PROMPT
Strip out the pictures and transcribe the records that follow exactly.

(Stored items)
○ ○ ○
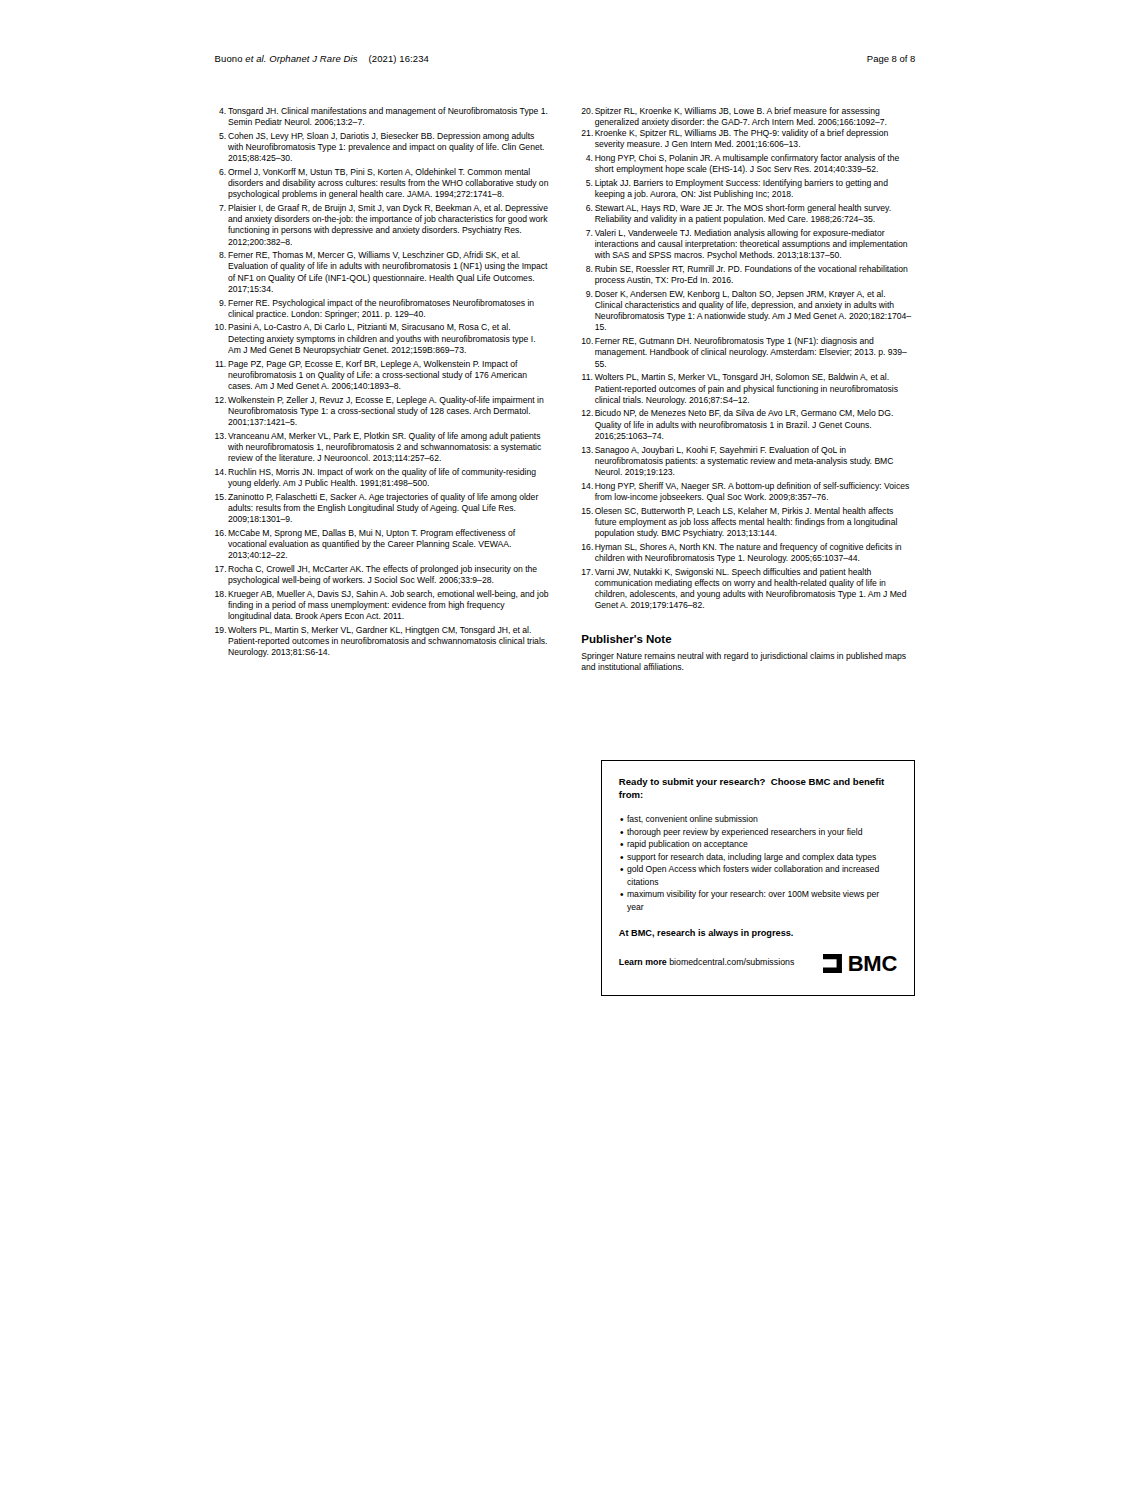Buono et al. Orphanet J Rare Dis (2021) 16:234
Page 8 of 8
Tonsgard JH. Clinical manifestations and management of Neurofibromatosis Type 1. Semin Pediatr Neurol. 2006;13:2–7.
Cohen JS, Levy HP, Sloan J, Dariotis J, Biesecker BB. Depression among adults with Neurofibromatosis Type 1: prevalence and impact on quality of life. Clin Genet. 2015;88:425–30.
Ormel J, VonKorff M, Ustun TB, Pini S, Korten A, Oldehinkel T. Common mental disorders and disability across cultures: results from the WHO collaborative study on psychological problems in general health care. JAMA. 1994;272:1741–8.
Plaisier I, de Graaf R, de Bruijn J, Smit J, van Dyck R, Beekman A, et al. Depressive and anxiety disorders on-the-job: the importance of job characteristics for good work functioning in persons with depressive and anxiety disorders. Psychiatry Res. 2012;200:382–8.
Ferner RE, Thomas M, Mercer G, Williams V, Leschziner GD, Afridi SK, et al. Evaluation of quality of life in adults with neurofibromatosis 1 (NF1) using the Impact of NF1 on Quality Of Life (INF1-QOL) questionnaire. Health Qual Life Outcomes. 2017;15:34.
Ferner RE. Psychological impact of the neurofibromatoses Neurofibromatoses in clinical practice. London: Springer; 2011. p. 129–40.
Pasini A, Lo-Castro A, Di Carlo L, Pitzianti M, Siracusano M, Rosa C, et al. Detecting anxiety symptoms in children and youths with neurofibromatosis type I. Am J Med Genet B Neuropsychiatr Genet. 2012;159B:869–73.
Page PZ, Page GP, Ecosse E, Korf BR, Leplege A, Wolkenstein P. Impact of neurofibromatosis 1 on Quality of Life: a cross-sectional study of 176 American cases. Am J Med Genet A. 2006;140:1893–8.
Wolkenstein P, Zeller J, Revuz J, Ecosse E, Leplege A. Quality-of-life impairment in Neurofibromatosis Type 1: a cross-sectional study of 128 cases. Arch Dermatol. 2001;137:1421–5.
Vranceanu AM, Merker VL, Park E, Plotkin SR. Quality of life among adult patients with neurofibromatosis 1, neurofibromatosis 2 and schwannomatosis: a systematic review of the literature. J Neurooncol. 2013;114:257–62.
Ruchlin HS, Morris JN. Impact of work on the quality of life of community-residing young elderly. Am J Public Health. 1991;81:498–500.
Zaninotto P, Falaschetti E, Sacker A. Age trajectories of quality of life among older adults: results from the English Longitudinal Study of Ageing. Qual Life Res. 2009;18:1301–9.
McCabe M, Sprong ME, Dallas B, Mui N, Upton T. Program effectiveness of vocational evaluation as quantified by the Career Planning Scale. VEWAA. 2013;40:12–22.
Rocha C, Crowell JH, McCarter AK. The effects of prolonged job insecurity on the psychological well-being of workers. J Sociol Soc Welf. 2006;33:9–28.
Krueger AB, Mueller A, Davis SJ, Sahin A. Job search, emotional well-being, and job finding in a period of mass unemployment: evidence from high frequency longitudinal data. Brook Apers Econ Act. 2011.
Wolters PL, Martin S, Merker VL, Gardner KL, Hingtgen CM, Tonsgard JH, et al. Patient-reported outcomes in neurofibromatosis and schwannomatosis clinical trials. Neurology. 2013;81:S6-14.
Spitzer RL, Kroenke K, Williams JB, Lowe B. A brief measure for assessing generalized anxiety disorder: the GAD-7. Arch Intern Med. 2006;166:1092–7.
Kroenke K, Spitzer RL, Williams JB. The PHQ-9: validity of a brief depression severity measure. J Gen Intern Med. 2001;16:606–13.
Hong PYP, Choi S, Polanin JR. A multisample confirmatory factor analysis of the short employment hope scale (EHS-14). J Soc Serv Res. 2014;40:339–52.
Liptak JJ. Barriers to Employment Success: Identifying barriers to getting and keeping a job. Aurora, ON: Jist Publishing Inc; 2018.
Stewart AL, Hays RD, Ware JE Jr. The MOS short-form general health survey. Reliability and validity in a patient population. Med Care. 1988;26:724–35.
Valeri L, Vanderweele TJ. Mediation analysis allowing for exposure-mediator interactions and causal interpretation: theoretical assumptions and implementation with SAS and SPSS macros. Psychol Methods. 2013;18:137–50.
Rubin SE, Roessler RT, Rumrill Jr. PD. Foundations of the vocational rehabilitation process Austin, TX: Pro-Ed In. 2016.
Doser K, Andersen EW, Kenborg L, Dalton SO, Jepsen JRM, Krøyer A, et al. Clinical characteristics and quality of life, depression, and anxiety in adults with Neurofibromatosis Type 1: A nationwide study. Am J Med Genet A. 2020;182:1704–15.
Ferner RE, Gutmann DH. Neurofibromatosis Type 1 (NF1): diagnosis and management. Handbook of clinical neurology. Amsterdam: Elsevier; 2013. p. 939–55.
Wolters PL, Martin S, Merker VL, Tonsgard JH, Solomon SE, Baldwin A, et al. Patient-reported outcomes of pain and physical functioning in neurofibromatosis clinical trials. Neurology. 2016;87:S4–12.
Bicudo NP, de Menezes Neto BF, da Silva de Avo LR, Germano CM, Melo DG. Quality of life in adults with neurofibromatosis 1 in Brazil. J Genet Couns. 2016;25:1063–74.
Sanagoo A, Jouybari L, Koohi F, Sayehmiri F. Evaluation of QoL in neurofibromatosis patients: a systematic review and meta-analysis study. BMC Neurol. 2019;19:123.
Hong PYP, Sheriff VA, Naeger SR. A bottom-up definition of self-sufficiency: Voices from low-income jobseekers. Qual Soc Work. 2009;8:357–76.
Olesen SC, Butterworth P, Leach LS, Kelaher M, Pirkis J. Mental health affects future employment as job loss affects mental health: findings from a longitudinal population study. BMC Psychiatry. 2013;13:144.
Hyman SL, Shores A, North KN. The nature and frequency of cognitive deficits in children with Neurofibromatosis Type 1. Neurology. 2005;65:1037–44.
Varni JW, Nutakki K, Swigonski NL. Speech difficulties and patient health communication mediating effects on worry and health-related quality of life in children, adolescents, and young adults with Neurofibromatosis Type 1. Am J Med Genet A. 2019;179:1476–82.
Publisher's Note
Springer Nature remains neutral with regard to jurisdictional claims in published maps and institutional affiliations.
Ready to submit your research? Choose BMC and benefit from:
fast, convenient online submission
thorough peer review by experienced researchers in your field
rapid publication on acceptance
support for research data, including large and complex data types
gold Open Access which fosters wider collaboration and increased citations
maximum visibility for your research: over 100M website views per year
At BMC, research is always in progress.
Learn more biomedcentral.com/submissions
BMC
○ ○ ○
YOUR RESPONSE
Buono et al. Orphanet J Rare Dis (2021) 16:234
Page 8 of 8
Tonsgard JH. Clinical manifestations and management of Neurofibromatosis Type 1. Semin Pediatr Neurol. 2006;13:2–7.
Cohen JS, Levy HP, Sloan J, Dariotis J, Biesecker BB. Depression among adults with Neurofibromatosis Type 1: prevalence and impact on quality of life. Clin Genet. 2015;88:425–30.
Ormel J, VonKorff M, Ustun TB, Pini S, Korten A, Oldehinkel T. Common mental disorders and disability across cultures: results from the WHO collaborative study on psychological problems in general health care. JAMA. 1994;272:1741–8.
Plaisier I, de Graaf R, de Bruijn J, Smit J, van Dyck R, Beekman A, et al. Depressive and anxiety disorders on-the-job: the importance of job characteristics for good work functioning in persons with depressive and anxiety disorders. Psychiatry Res. 2012;200:382–8.
Ferner RE, Thomas M, Mercer G, Williams V, Leschziner GD, Afridi SK, et al. Evaluation of quality of life in adults with neurofibromatosis 1 (NF1) using the Impact of NF1 on Quality Of Life (INF1-QOL) questionnaire. Health Qual Life Outcomes. 2017;15:34.
Ferner RE. Psychological impact of the neurofibromatoses Neurofibromatoses in clinical practice. London: Springer; 2011. p. 129–40.
Pasini A, Lo-Castro A, Di Carlo L, Pitzianti M, Siracusano M, Rosa C, et al. Detecting anxiety symptoms in children and youths with neurofibromatosis type I. Am J Med Genet B Neuropsychiatr Genet. 2012;159B:869–73.
Page PZ, Page GP, Ecosse E, Korf BR, Leplege A, Wolkenstein P. Impact of neurofibromatosis 1 on Quality of Life: a cross-sectional study of 176 American cases. Am J Med Genet A. 2006;140:1893–8.
Wolkenstein P, Zeller J, Revuz J, Ecosse E, Leplege A. Quality-of-life impairment in Neurofibromatosis Type 1: a cross-sectional study of 128 cases. Arch Dermatol. 2001;137:1421–5.
Vranceanu AM, Merker VL, Park E, Plotkin SR. Quality of life among adult patients with neurofibromatosis 1, neurofibromatosis 2 and schwannomatosis: a systematic review of the literature. J Neurooncol. 2013;114:257–62.
Ruchlin HS, Morris JN. Impact of work on the quality of life of community-residing young elderly. Am J Public Health. 1991;81:498–500.
Zaninotto P, Falaschetti E, Sacker A. Age trajectories of quality of life among older adults: results from the English Longitudinal Study of Ageing. Qual Life Res. 2009;18:1301–9.
McCabe M, Sprong ME, Dallas B, Mui N, Upton T. Program effectiveness of vocational evaluation as quantified by the Career Planning Scale. VEWAA. 2013;40:12–22.
Rocha C, Crowell JH, McCarter AK. The effects of prolonged job insecurity on the psychological well-being of workers. J Sociol Soc Welf. 2006;33:9–28.
Krueger AB, Mueller A, Davis SJ, Sahin A. Job search, emotional well-being, and job finding in a period of mass unemployment: evidence from high frequency longitudinal data. Brook Apers Econ Act. 2011.
Wolters PL, Martin S, Merker VL, Gardner KL, Hingtgen CM, Tonsgard JH, et al. Patient-reported outcomes in neurofibromatosis and schwannomatosis clinical trials. Neurology. 2013;81:S6-14.
Spitzer RL, Kroenke K, Williams JB, Lowe B. A brief measure for assessing generalized anxiety disorder: the GAD-7. Arch Intern Med. 2006;166:1092–7.
Kroenke K, Spitzer RL, Williams JB. The PHQ-9: validity of a brief depression severity measure. J Gen Intern Med. 2001;16:606–13.
Hong PYP, Choi S, Polanin JR. A multisample confirmatory factor analysis of the short employment hope scale (EHS-14). J Soc Serv Res. 2014;40:339–52.
Liptak JJ. Barriers to Employment Success: Identifying barriers to getting and keeping a job. Aurora, ON: Jist Publishing Inc; 2018.
Stewart AL, Hays RD, Ware JE Jr. The MOS short-form general health survey. Reliability and validity in a patient population. Med Care. 1988;26:724–35.
Valeri L, Vanderweele TJ. Mediation analysis allowing for exposure-mediator interactions and causal interpretation: theoretical assumptions and implementation with SAS and SPSS macros. Psychol Methods. 2013;18:137–50.
Rubin SE, Roessler RT, Rumrill Jr. PD. Foundations of the vocational rehabilitation process Austin, TX: Pro-Ed In. 2016.
Doser K, Andersen EW, Kenborg L, Dalton SO, Jepsen JRM, Krøyer A, et al. Clinical characteristics and quality of life, depression, and anxiety in adults with Neurofibromatosis Type 1: A nationwide study. Am J Med Genet A. 2020;182:1704–15.
Ferner RE, Gutmann DH. Neurofibromatosis Type 1 (NF1): diagnosis and management. Handbook of clinical neurology. Amsterdam: Elsevier; 2013. p. 939–55.
Wolters PL, Martin S, Merker VL, Tonsgard JH, Solomon SE, Baldwin A, et al. Patient-reported outcomes of pain and physical functioning in neurofibromatosis clinical trials. Neurology. 2016;87:S4–12.
Bicudo NP, de Menezes Neto BF, da Silva de Avo LR, Germano CM, Melo DG. Quality of life in adults with neurofibromatosis 1 in Brazil. J Genet Couns. 2016;25:1063–74.
Sanagoo A, Jouybari L, Koohi F, Sayehmiri F. Evaluation of QoL in neurofibromatosis patients: a systematic review and meta-analysis study. BMC Neurol. 2019;19:123.
Hong PYP, Sheriff VA, Naeger SR. A bottom-up definition of self-sufficiency: Voices from low-income jobseekers. Qual Soc Work. 2009;8:357–76.
Olesen SC, Butterworth P, Leach LS, Kelaher M, Pirkis J. Mental health affects future employment as job loss affects mental health: findings from a longitudinal population study. BMC Psychiatry. 2013;13:144.
Hyman SL, Shores A, North KN. The nature and frequency of cognitive deficits in children with Neurofibromatosis Type 1. Neurology. 2005;65:1037–44.
Varni JW, Nutakki K, Swigonski NL. Speech difficulties and patient health communication mediating effects on worry and health-related quality of life in children, adolescents, and young adults with Neurofibromatosis Type 1. Am J Med Genet A. 2019;179:1476–82.
Publisher's Note
Springer Nature remains neutral with regard to jurisdictional claims in published maps and institutional affiliations.
Ready to submit your research? Choose BMC and benefit from:
fast, convenient online submission
thorough peer review by experienced researchers in your field
rapid publication on acceptance
support for research data, including large and complex data types
gold Open Access which fosters wider collaboration and increased citations
maximum visibility for your research: over 100M website views per year
At BMC, research is always in progress.
Learn more biomedcentral.com/submissions
BMC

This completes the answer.